Tuesday, November 24, 2020

Cecil Taylor With Tristan Honsinger and Evan Parker: The Hearth

In summer 1988, Cecil Taylor, always, as so many experimental jazz musicians have been, more highly regarded and appreciated in Europe than at home in the United States, spent an enormously productive month in Berlin, just a few years from German reunification, as part of a month-long residency which led to many concerts.  A result was an 11-disc box set, issued by FMP (Free Music Productions), called In Berlin '88, which was then reissued by Desintation: Out in 2015, with two additional CDs as The Complete Cecil Taylor in Berlin '88.  This blogger doesn't have either set, but does have several of the discs that came from them.  One of the more interesting is The Hearth, a slightly-longer-than-an-hour excursion into amazing improvisation between the titanic pianist, tenor sax giant Evan Parker, and the lesser-known, but very impressive, cellist Tristan Honsinger.

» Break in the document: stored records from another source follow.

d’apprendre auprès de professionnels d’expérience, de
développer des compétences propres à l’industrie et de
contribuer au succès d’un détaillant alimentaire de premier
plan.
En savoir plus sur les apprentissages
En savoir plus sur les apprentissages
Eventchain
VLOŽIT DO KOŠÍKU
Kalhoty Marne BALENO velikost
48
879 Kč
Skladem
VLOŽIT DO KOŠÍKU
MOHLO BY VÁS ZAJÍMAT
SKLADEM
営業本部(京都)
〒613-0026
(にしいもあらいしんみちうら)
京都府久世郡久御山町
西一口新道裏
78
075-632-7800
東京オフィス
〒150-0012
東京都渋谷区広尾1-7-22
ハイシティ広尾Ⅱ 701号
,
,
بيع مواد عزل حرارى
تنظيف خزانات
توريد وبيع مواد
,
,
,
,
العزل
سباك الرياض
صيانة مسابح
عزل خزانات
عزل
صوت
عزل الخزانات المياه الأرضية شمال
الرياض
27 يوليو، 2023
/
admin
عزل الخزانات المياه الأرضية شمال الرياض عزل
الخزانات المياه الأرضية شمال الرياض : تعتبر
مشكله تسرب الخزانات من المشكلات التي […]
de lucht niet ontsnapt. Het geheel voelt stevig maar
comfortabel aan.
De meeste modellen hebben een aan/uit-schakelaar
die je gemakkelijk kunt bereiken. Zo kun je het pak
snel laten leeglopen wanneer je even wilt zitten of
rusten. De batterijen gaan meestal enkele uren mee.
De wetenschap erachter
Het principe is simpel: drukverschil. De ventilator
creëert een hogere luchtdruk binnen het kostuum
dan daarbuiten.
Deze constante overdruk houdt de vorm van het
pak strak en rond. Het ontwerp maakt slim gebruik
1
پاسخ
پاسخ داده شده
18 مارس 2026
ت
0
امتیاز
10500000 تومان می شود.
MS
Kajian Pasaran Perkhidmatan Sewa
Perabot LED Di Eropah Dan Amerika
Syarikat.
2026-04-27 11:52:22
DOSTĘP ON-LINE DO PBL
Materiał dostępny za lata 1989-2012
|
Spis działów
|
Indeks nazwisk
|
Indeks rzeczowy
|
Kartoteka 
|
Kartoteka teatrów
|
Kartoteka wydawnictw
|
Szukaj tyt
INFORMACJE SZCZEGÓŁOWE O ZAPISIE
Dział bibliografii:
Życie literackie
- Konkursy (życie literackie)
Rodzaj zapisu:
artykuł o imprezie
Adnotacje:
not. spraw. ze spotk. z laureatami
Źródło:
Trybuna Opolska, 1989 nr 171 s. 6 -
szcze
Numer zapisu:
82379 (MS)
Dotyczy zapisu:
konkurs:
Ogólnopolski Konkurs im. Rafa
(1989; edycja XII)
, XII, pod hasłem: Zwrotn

There are moments where the trio works together really well, especially during Parker's well-constructed and brilliantly laid-out solos, and there are duos between Taylor and the sax player and then between Honsinger and the maestro that are also superlative.  While Taylor was known in duos, especially, for overwhelming his partner with his dazzling display of keyboard pyrotechnics, and there is some of that here, he does interact beautifully with Parker and Honsinger in some of the most exceptional passages of this phenomenal recording.  It's hard to believe he's been gone for two-and-a-half years, but, with a prodigious output from the 1970s and for years afterward, with the Berlin residency yielding so much remarkable music, there is no shortage of material to turn to when the mood is there to hear an iconoclastic master pour out his astonishing performances.